Hollywood and Vine
Run time 57:33Producer Leon FromkessProduction Company Producers Releasing CorporationAudio/Visual sound, b&w
You can find more information regarding this film on its IMDb page
January 7, 2010
that is cute and funny
Was the Dalmation marking on the Lavish Studios guardhouse an editorial statement about Hollywood, too? I loved the office numbers of the family members--hat sizes. It's very appropriate that a B movie would deal with the doings of a B studio. The dog angle was clever and made this more than a girl goes to Hollywood plot. I don't know, though, how Pop became so rich. Was that left on the cutting room floor or did they change the ending? Maybe someone can explain that part. Perhaps he sold his burger joint for a mint in the WWII construction boom. This is an interesting cast to look up online. I wonder if "Prince" Michael Romanov was in mind when the line "where paupers become princes" was written. How many in jokes are woven throughout this movie?
October 18, 2005
Daisy Bumstead Steps Out
The true star of the picture is "Daisy," a talented mutt here apearing in her only film outside of the popular "Blondie" franchise, based on the comic strip.
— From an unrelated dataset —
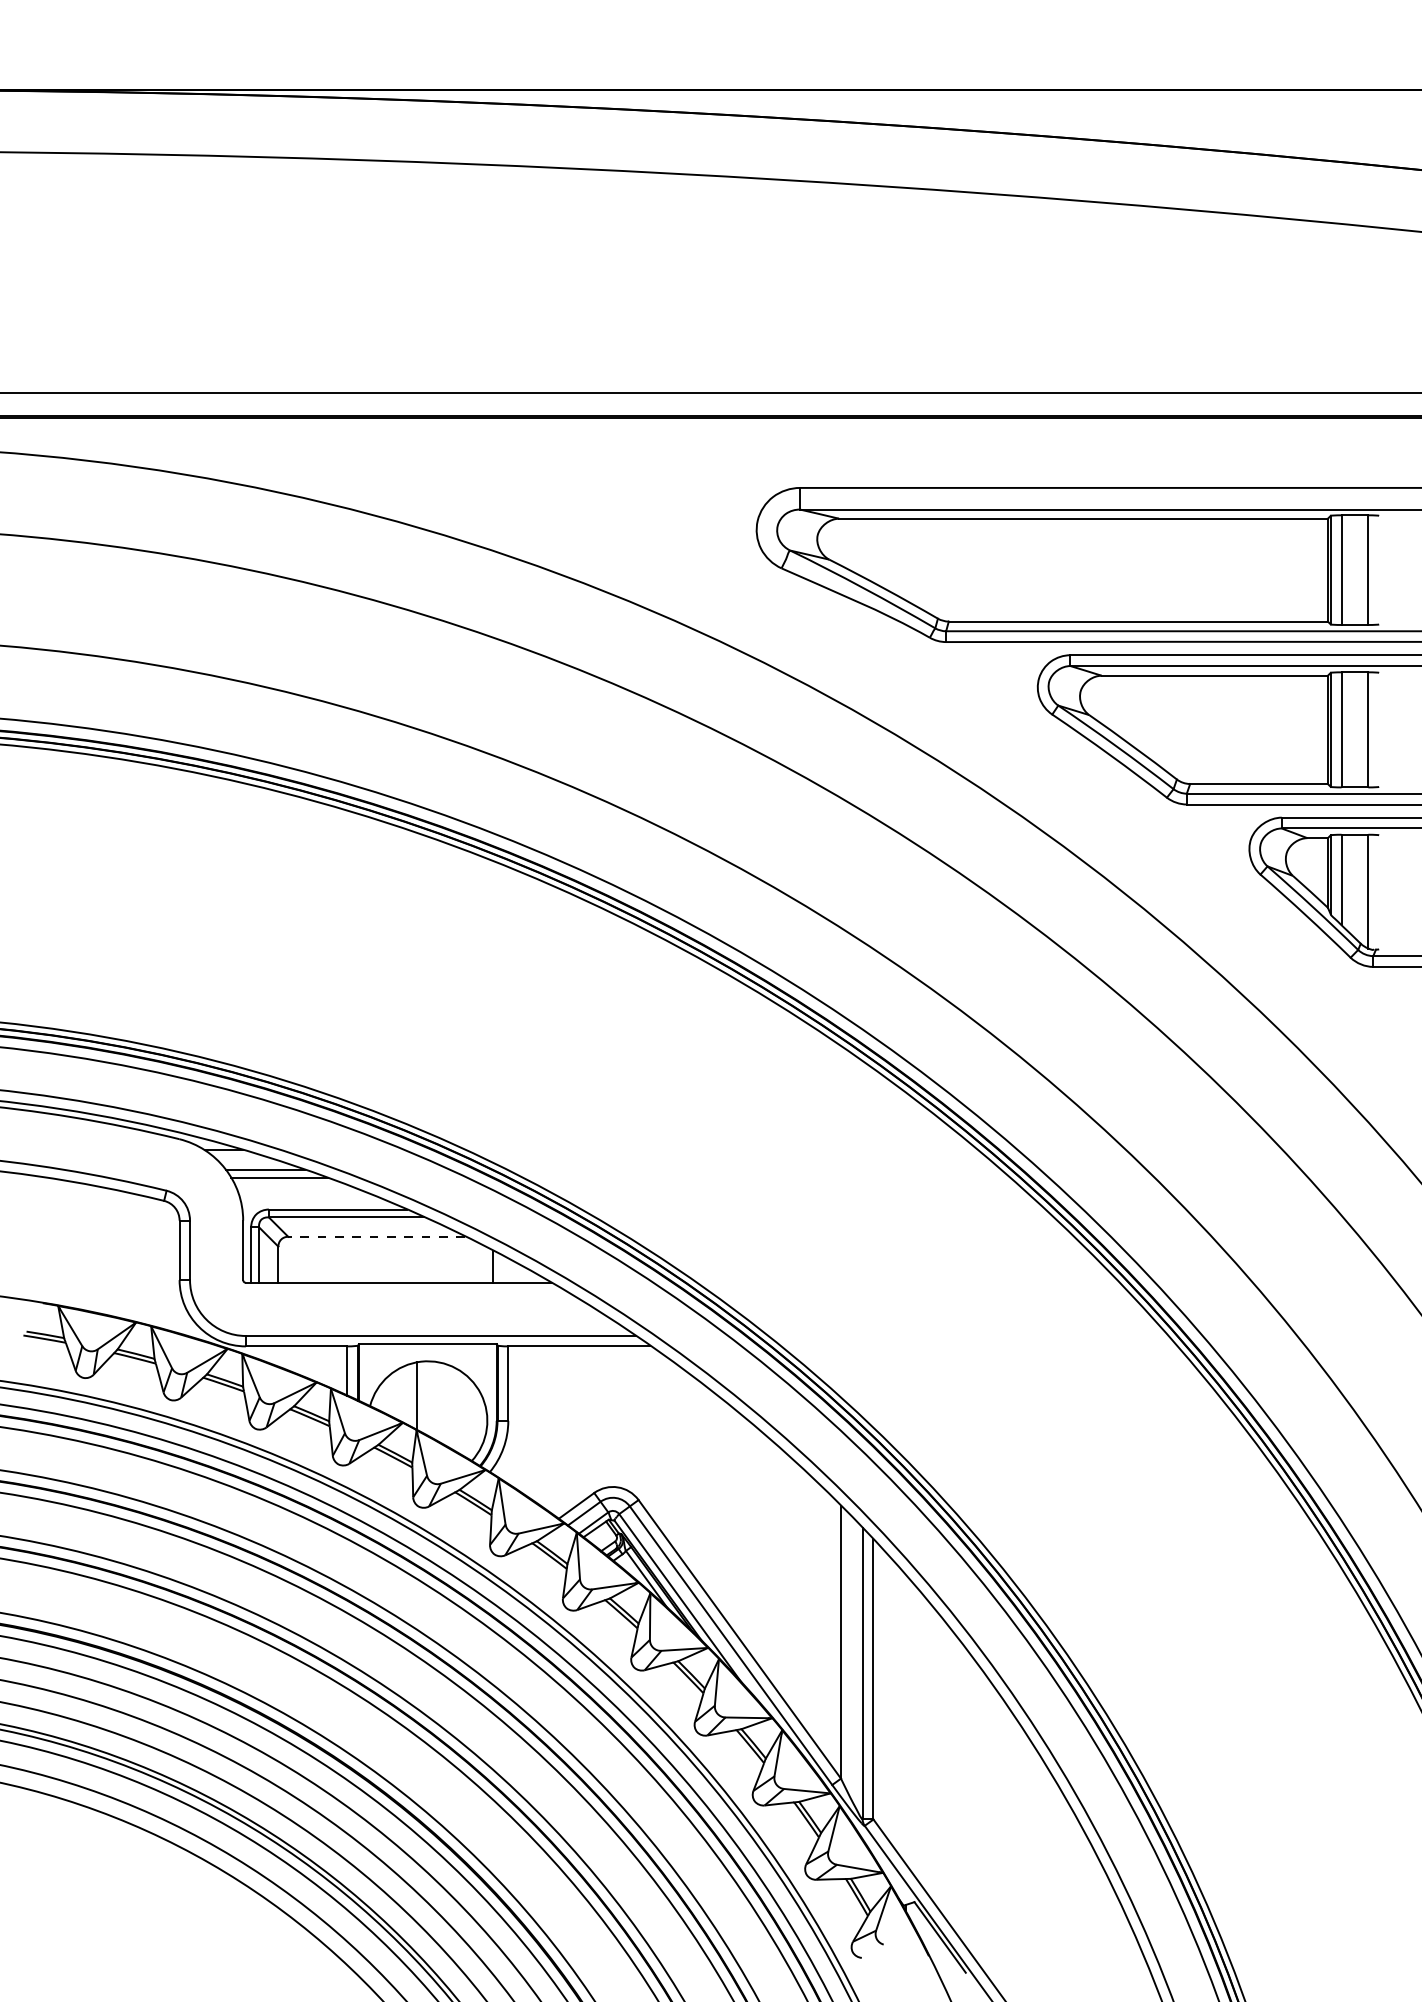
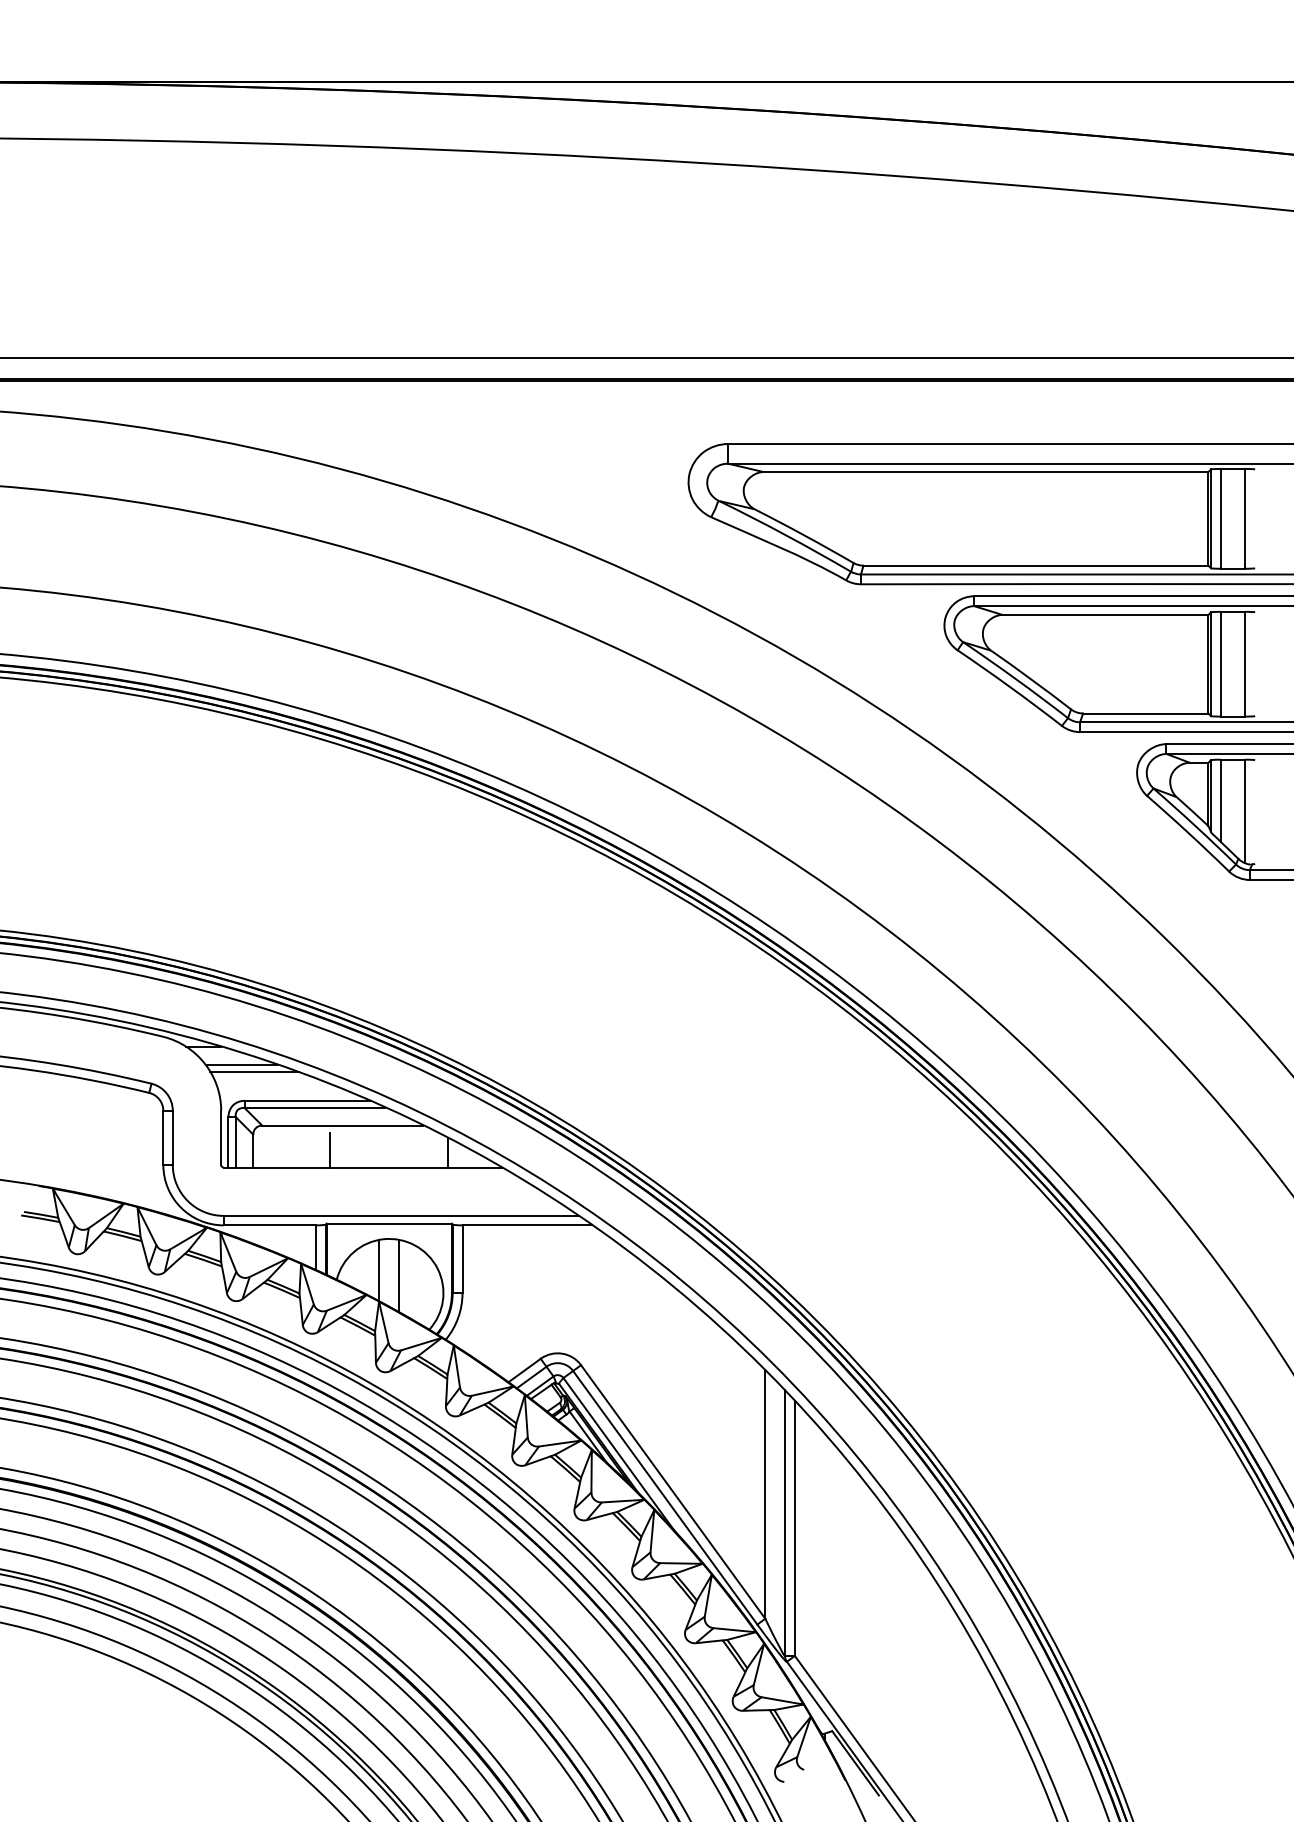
line: (376, 1236) -> (342, 1125), dashed -> solid
line: (363, 1263) -> (330, 1149), added
line: (439, 1401) -> (399, 1275), added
Film premise, described elsewhere, is amusing, and the human characters are likeable, but (as with many B-grade comedies) the script is riddled with unfunny dialog, that the actors deliver as if golden.
A very nice musical number toward the end features an all-women, all-mandolin orchestra whose unique sound is worth the effort of a download in itself. In wartime, all-girl mandolin orchestras were not particularly rare, so it might take an Herculean research effort to identify this troupe.
The film is rather "backloaded" - the last twenty minutes are considerably more satisfying than the rest of the film, confering the illusion that you've seen a better picture than you actually did.
Fred P. B.
July 21, 2005
Cute little comedy about making it in early Hollywood.
One of the main characters is an amazing little dog, who steals your heart.
Well done and acted. Picture quality very good.
December 31, 2004
A great send-up!
This comedy takes off on all the Hollywood cliches of the 1930s and 1940s. Nice pretty girl arrives in town, aspiring to stardom. Meets nice fellow who can help her out. But it's the stray dog, Emperor, who actually rises to stardom after stumbling into an audition and being discovered by the artiste director. Enjoyable movie, lots of fast dialogue and cases of confused identities. Great shots of 1940s SoCal streets and diners, too.
The finest moment in the film is the brillant montage of newspaper headlines which chronicle the dog's descent into various Hollywood scandals. Very funny.
I always love it when Hollywood makes fun of itself, and this film does it well.